South Korea on Tuesday signed a contract to sell K9 self-propelled howitzers to Egypt in a deal worth over US$1.65 billion, the South Korean news agency Yonhap reported on Wednesday.
Yonhap reported Seoul’s arms procurement agency as saying that this howitzers’ sale marks the artillery system’s first entry into the African market.
South Korean manufacturer Hanwha Defense signed an agreement with Egypt’s defense minstry for the largest K9 export deal in Cairo’s Artillery House military facility, capping off 10 years of intermittent talks.
The deal will see the production of K9s produced in Egypt and technology transfer affording to the to the Defense Acquisition Program Administration (DAPA).
The DAPA did not elaborate on details such as when the K9 howitzers will be supplied to Egypt and at what quantity.
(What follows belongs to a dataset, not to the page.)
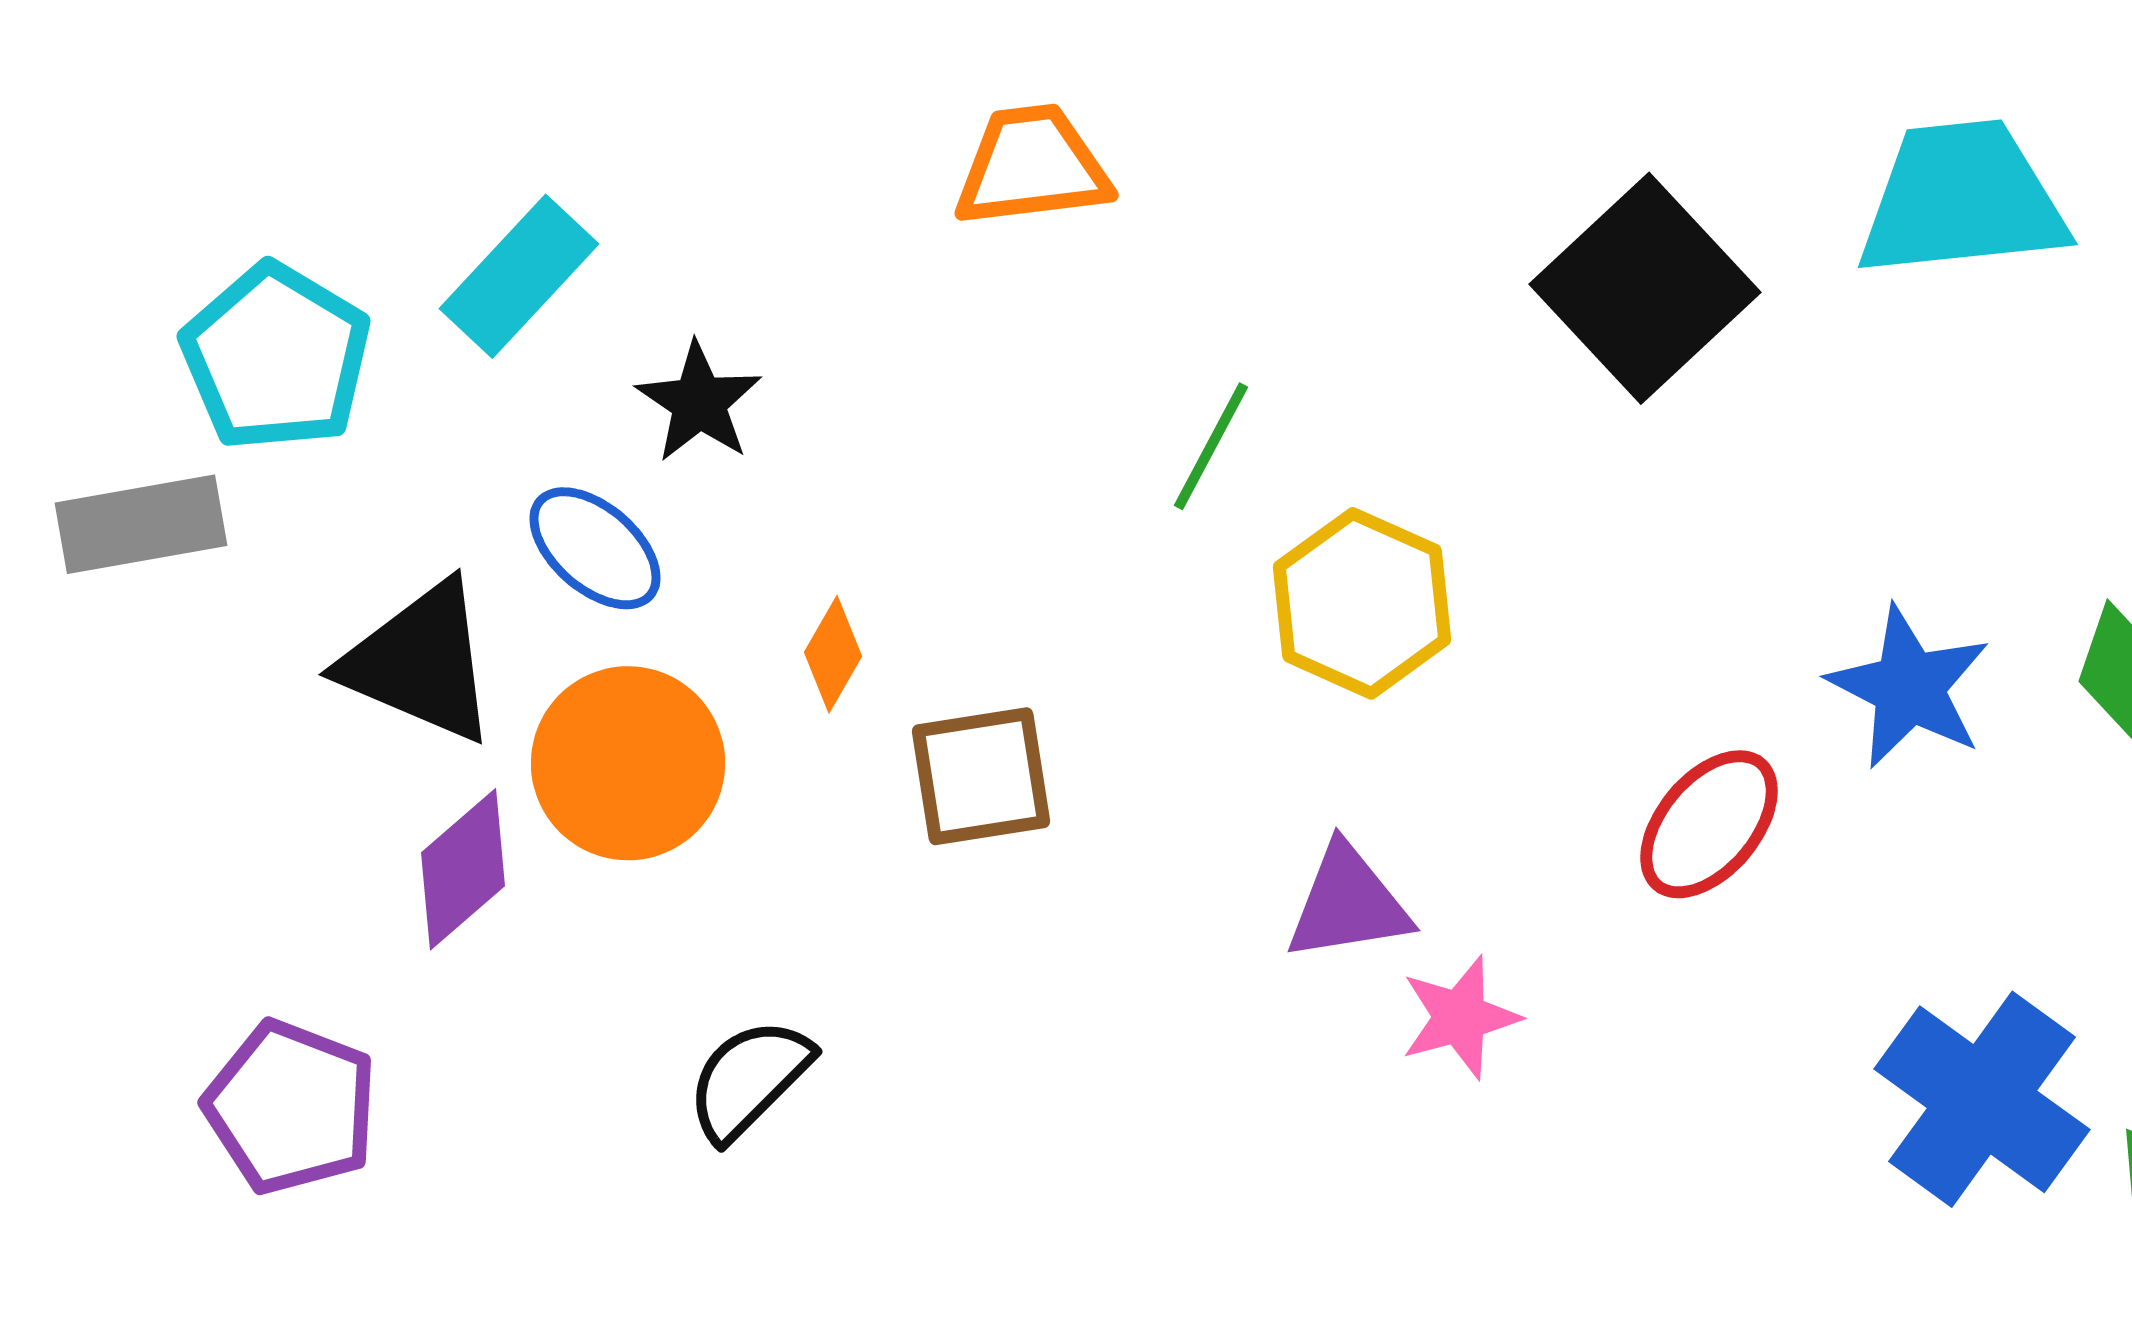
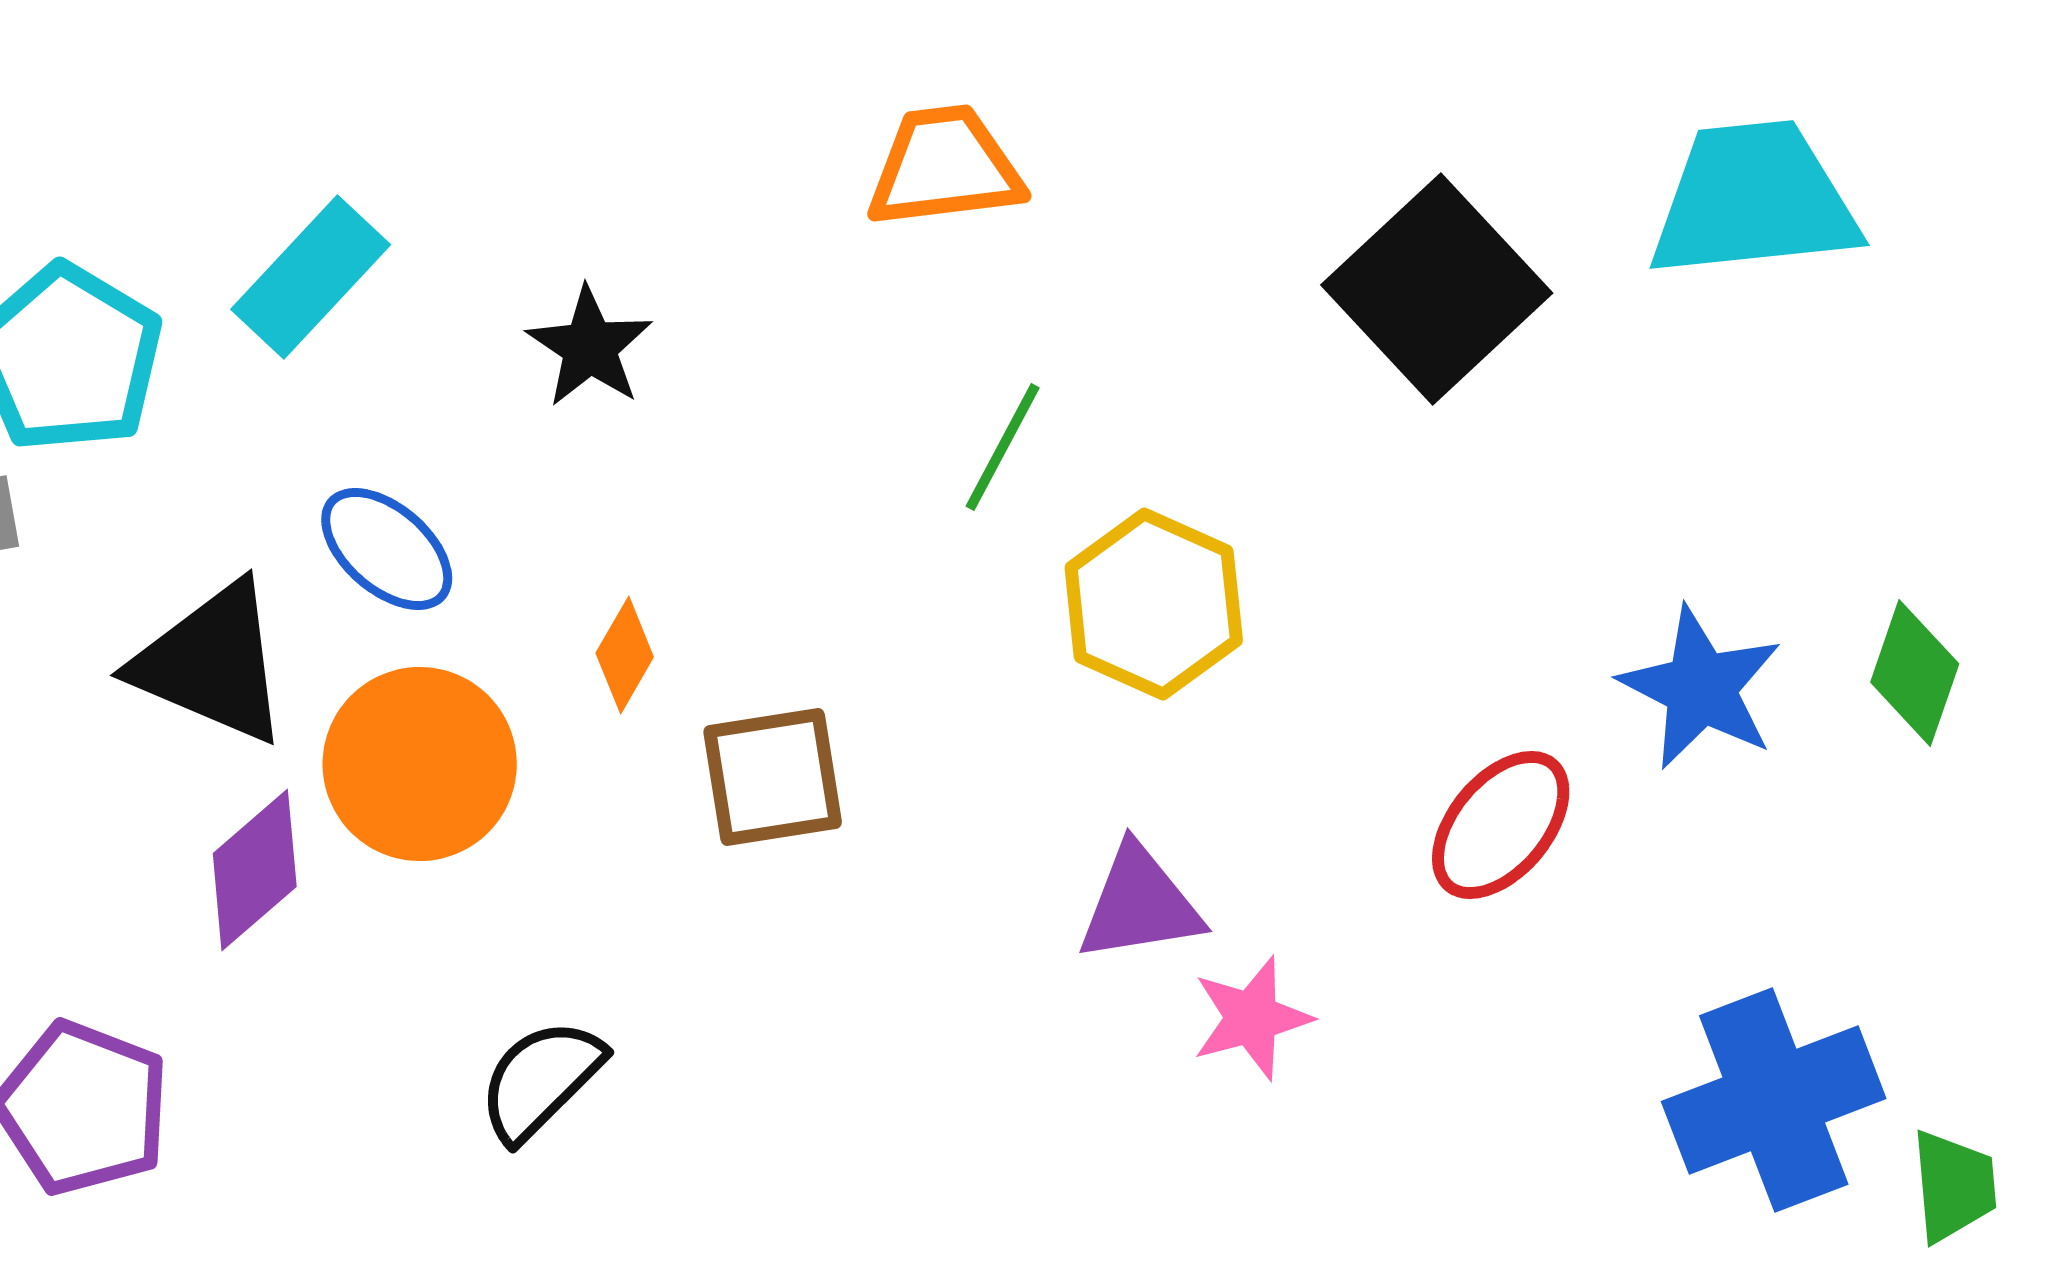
orange trapezoid: (1032, 166) -> (945, 167), moved
black star: (699, 402) -> (590, 347), moved
blue cross: (1982, 1099) -> (1774, 1100), turned 33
The deal makes Egypt the eighth foreign country to adopt the K9, joining Turkey, Poland, India, Norway, Finland, Estonia, and Australia.
“It is an achievement made through a combination of technological cooperation, collaboration in terms of localized production and pan-government support, which goes beyond just the transactional relationship between the two nations,” DAPA chief Kang Eun-ho was quoted as saying.
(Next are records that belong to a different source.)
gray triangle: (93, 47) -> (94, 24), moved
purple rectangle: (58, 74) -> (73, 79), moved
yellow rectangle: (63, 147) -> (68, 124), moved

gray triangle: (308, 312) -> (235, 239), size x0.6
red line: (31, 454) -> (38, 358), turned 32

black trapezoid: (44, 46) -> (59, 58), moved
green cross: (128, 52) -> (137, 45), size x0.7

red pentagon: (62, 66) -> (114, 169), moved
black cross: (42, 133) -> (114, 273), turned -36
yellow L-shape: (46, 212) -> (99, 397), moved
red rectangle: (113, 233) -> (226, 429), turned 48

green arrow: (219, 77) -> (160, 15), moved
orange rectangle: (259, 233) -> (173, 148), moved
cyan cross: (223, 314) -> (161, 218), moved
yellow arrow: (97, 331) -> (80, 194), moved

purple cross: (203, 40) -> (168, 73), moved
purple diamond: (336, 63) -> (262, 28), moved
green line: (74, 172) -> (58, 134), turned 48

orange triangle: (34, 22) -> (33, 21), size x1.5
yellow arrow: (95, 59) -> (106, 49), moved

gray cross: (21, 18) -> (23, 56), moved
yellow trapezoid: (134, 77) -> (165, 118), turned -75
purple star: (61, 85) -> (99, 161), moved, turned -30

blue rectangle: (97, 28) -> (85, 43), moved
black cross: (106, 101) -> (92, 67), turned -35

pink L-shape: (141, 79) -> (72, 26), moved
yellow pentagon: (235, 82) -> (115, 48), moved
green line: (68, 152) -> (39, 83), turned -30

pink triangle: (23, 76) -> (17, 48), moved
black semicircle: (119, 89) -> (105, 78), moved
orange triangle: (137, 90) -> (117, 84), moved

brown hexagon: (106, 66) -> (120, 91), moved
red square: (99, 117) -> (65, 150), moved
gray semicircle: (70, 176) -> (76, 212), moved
“The signing followed last month’s summit between President Moon Jae-in and Egyptian President Abdel Fattah al-Sisi in Cairo, which the DAPA said helped create much-needed momentum for the conclusion of the deal,” according to Yonhap.
The report added that “On the margins of the agreement, the DAPA and Egypt’s defense ministry also signed a separate memorandum of understanding on bilateral cooperation in defense research and development.”